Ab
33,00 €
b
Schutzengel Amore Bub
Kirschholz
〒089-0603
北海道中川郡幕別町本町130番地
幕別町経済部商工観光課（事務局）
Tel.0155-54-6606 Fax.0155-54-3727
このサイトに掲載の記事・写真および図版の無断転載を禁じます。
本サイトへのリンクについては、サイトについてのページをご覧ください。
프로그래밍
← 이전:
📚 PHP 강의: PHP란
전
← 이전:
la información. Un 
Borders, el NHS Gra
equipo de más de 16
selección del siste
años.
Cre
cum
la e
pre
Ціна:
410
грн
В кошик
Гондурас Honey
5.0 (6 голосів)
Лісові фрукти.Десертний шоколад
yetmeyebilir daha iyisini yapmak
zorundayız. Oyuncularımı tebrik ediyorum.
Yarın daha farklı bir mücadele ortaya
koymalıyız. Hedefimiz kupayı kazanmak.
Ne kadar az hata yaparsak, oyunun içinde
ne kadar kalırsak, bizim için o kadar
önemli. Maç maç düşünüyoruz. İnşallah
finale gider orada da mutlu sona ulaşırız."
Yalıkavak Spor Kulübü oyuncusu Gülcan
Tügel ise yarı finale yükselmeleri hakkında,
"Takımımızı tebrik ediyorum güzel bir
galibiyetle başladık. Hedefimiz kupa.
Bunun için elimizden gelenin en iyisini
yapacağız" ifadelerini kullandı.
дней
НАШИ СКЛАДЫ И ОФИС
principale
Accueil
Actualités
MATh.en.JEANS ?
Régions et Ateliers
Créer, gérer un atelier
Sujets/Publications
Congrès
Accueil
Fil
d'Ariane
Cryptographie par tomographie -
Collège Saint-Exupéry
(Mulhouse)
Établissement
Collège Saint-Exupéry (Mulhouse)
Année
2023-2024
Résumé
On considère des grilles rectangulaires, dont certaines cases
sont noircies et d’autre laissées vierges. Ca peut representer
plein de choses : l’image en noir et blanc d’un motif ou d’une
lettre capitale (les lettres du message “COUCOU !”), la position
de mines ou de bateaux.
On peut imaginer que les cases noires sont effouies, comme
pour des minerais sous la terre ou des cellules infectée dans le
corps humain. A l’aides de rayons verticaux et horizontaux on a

==============================

**Work task:** What are the lines from the one containing "ne kadar kalırsak, bizim için o kadar" through the end of the material? Reproduce them exactly, both ends included, with nothing added.

**Exercise response:**
ne kadar kalırsak, bizim için o kadar
önemli. Maç maç düşünüyoruz. İnşallah
finale gider orada da mutlu sona ulaşırız."
Yalıkavak Spor Kulübü oyuncusu Gülcan
Tügel ise yarı finale yükselmeleri hakkında,
"Takımımızı tebrik ediyorum güzel bir
galibiyetle başladık. Hedefimiz kupa.
Bunun için elimizden gelenin en iyisini
yapacağız" ifadelerini kullandı.
дней
НАШИ СКЛАДЫ И ОФИС
principale
Accueil
Actualités
MATh.en.JEANS ?
Régions et Ateliers
Créer, gérer un atelier
Sujets/Publications
Congrès
Accueil
Fil
d'Ariane
Cryptographie par tomographie -
Collège Saint-Exupéry
(Mulhouse)
Établissement
Collège Saint-Exupéry (Mulhouse)
Année
2023-2024
Résumé
On considère des grilles rectangulaires, dont certaines cases
sont noircies et d’autre laissées vierges. Ca peut representer
plein de choses : l’image en noir et blanc d’un motif ou d’une
lettre capitale (les lettres du message “COUCOU !”), la position
de mines ou de bateaux.
On peut imaginer que les cases noires sont effouies, comme
pour des minerais sous la terre ou des cellules infectée dans le
corps humain. A l’aides de rayons verticaux et horizontaux on a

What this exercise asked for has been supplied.